## Trecho do documento
☆ ☆ ☆ ☆

O cineasta Quentin Delaroche é francês de nascimento, mas em Camocim (2018) volta suas lentes para um problema que atualmente assola desgraçadamente o Brasil: a completa polarização política. Inicialmente, ele pensava em realizar um documentário sobre as relações de poder subordinadas a uma lógica coronelista no interior do país. Então, encontrou personagens como Mayara em Camocim de São Félix, encantando-se pela paixão idealista dos moradores da cidade do interior pernambucano. Neste Papo de Cinema, que tivemos por telefone com o realizador, ele fala sobre a necessidade de resistir aos ímpetos autoritários de uma extrema direita que procura brechas na insatisfação popular com os homens e mulheres eleitos democraticamente para representar a massa. Confira a entrevista exclusiva com Quentin Delaroche, que agora apresenta Camocim ao público do circuito comercial.
O principal combustível de seu interesse, neste caso, foi a paixão local em torno da política?
Na verdade, a ideia inicial era fazer um filme sobre o interior do Pernambuco, onde imperam relações de poder relativas às heranças do coronelismo. Nas primeiras pesquisas, me dei conta de que todas as pessoas encontradas falavam de política. A priori, seria o sinal de uma democracia que funciona plenamente. Todavia, observo também um sistema clientelista, de compra de votos, mesmo. Como francês, fiquei surpreso com relação a isso, bem como intrigado diante dessa paixão política que encontrei. Camocim era um projeto mais amplo, visava retratar vários personagens. Após um ano e meio de busca, acabei chegando a Camocim de São Félix, cidade com um histórico de coronelismo, com tudo que tem de pior, paternalista, com mortes e assassinatos, por exemplo.
Já estava previsto o protagonismo da Mayara ou o engajamento dela foi determinante para torna-la incontornável como figura central?
Um mês antes de começar a filmar, regressei à cidade para fazer as últimas pesquisas e acabei encontrando a Mayara conversando sobre política na praça. Fiquei encantado e apaixonado pelo carisma dela, por aquele idealismo. É algo bonito, principalmente num momento como o atual, em que vemos surgir esse discurso perigoso de que todos os políticos são ladrões e corruptos. Esse posicionamento leva a um esvaziamento ideológico, favorável à extrema direita. O encontro da Mayra, dessa jovem que deseja mudar a realidade exatamente através da política, mudou os rumos do documentário. Ele se tornou um improviso sobre o real. Morei durante dois meses em meio em Camocim de São Félix. Filmei muitas pessoas diferentes, visando justamente ter vários personagens. Mas, logo soube que a Mayara teria suma importância. Todavia, foi apenas na montagem que descobri o seu protagonismo.

☆ ☆ ☆ ☆

## Dados
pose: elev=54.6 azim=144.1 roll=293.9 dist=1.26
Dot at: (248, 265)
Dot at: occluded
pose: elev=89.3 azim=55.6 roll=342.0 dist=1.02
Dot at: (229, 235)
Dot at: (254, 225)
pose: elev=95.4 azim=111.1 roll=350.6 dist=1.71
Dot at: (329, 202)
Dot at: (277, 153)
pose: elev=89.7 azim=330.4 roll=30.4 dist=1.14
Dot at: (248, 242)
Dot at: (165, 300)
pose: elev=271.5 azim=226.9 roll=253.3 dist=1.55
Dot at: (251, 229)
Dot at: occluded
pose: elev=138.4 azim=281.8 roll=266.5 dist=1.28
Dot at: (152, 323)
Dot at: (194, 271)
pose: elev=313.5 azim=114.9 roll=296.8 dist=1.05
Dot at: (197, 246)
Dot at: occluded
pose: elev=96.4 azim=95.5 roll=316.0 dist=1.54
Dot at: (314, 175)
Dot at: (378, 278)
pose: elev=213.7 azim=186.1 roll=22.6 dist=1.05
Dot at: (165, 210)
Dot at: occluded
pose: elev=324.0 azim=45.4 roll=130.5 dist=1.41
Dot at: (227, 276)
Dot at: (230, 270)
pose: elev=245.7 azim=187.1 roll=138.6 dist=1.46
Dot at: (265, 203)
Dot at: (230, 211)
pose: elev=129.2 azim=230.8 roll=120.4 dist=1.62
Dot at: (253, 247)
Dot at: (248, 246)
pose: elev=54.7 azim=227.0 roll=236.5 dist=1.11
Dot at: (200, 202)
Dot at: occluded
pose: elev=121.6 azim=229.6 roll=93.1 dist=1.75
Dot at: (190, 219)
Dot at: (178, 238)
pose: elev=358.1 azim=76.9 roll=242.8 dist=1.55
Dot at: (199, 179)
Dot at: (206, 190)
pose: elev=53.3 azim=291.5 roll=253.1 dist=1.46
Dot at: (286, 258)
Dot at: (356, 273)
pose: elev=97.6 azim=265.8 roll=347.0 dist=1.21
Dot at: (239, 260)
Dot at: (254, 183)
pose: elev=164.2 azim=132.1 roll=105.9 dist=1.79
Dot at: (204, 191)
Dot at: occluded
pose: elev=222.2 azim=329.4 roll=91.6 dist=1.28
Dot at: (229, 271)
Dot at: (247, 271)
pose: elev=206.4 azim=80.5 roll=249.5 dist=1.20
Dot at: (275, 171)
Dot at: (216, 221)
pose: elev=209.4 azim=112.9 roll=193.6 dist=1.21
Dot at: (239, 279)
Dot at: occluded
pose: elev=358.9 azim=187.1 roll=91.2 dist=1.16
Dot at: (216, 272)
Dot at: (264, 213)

☆ ☆ ☆ ☆

## Problemas a resolver
1/ Copie sem alterações o trecho da entrevista que começa nas palavras "O principal combustível" e termina depois de "assassinatos, por exemplo.".
2/ Formate como uma lista JSON de strings, com uma string por linha e sem as linhas em branco, somente as linhas dos registros que vão da linha que contém "pose: elev=129.2 azim=230.8" até a linha que contém "Dot at: (254, 183)", ambas incluídas.

## Respostas completas
1/
O principal combustível de seu interesse, neste caso, foi a paixão local em torno da política?
Na verdade, a ideia inicial era fazer um filme sobre o interior do Pernambuco, onde imperam relações de poder relativas às heranças do coronelismo. Nas primeiras pesquisas, me dei conta de que todas as pessoas encontradas falavam de política. A priori, seria o sinal de uma democracia que funciona plenamente. Todavia, observo também um sistema clientelista, de compra de votos, mesmo. Como francês, fiquei surpreso com relação a isso, bem como intrigado diante dessa paixão política que encontrei. Camocim era um projeto mais amplo, visava retratar vários personagens. Após um ano e meio de busca, acabei chegando a Camocim de São Félix, cidade com um histórico de coronelismo, com tudo que tem de pior, paternalista, com mortes e assassinatos, por exemplo.

2/
[
  "pose: elev=129.2 azim=230.8 roll=120.4 dist=1.62",
  "Dot at: (253, 247)",
  "Dot at: (248, 246)",
  "pose: elev=54.7 azim=227.0 roll=236.5 dist=1.11",
  "Dot at: (200, 202)",
  "Dot at: occluded",
  "pose: elev=121.6 azim=229.6 roll=93.1 dist=1.75",
  "Dot at: (190, 219)",
  "Dot at: (178, 238)",
  "pose: elev=358.1 azim=76.9 roll=242.8 dist=1.55",
  "Dot at: (199, 179)",
  "Dot at: (206, 190)",
  "pose: elev=53.3 azim=291.5 roll=253.1 dist=1.46",
  "Dot at: (286, 258)",
  "Dot at: (356, 273)",
  "pose: elev=97.6 azim=265.8 roll=347.0 dist=1.21",
  "Dot at: (239, 260)",
  "Dot at: (254, 183)"
]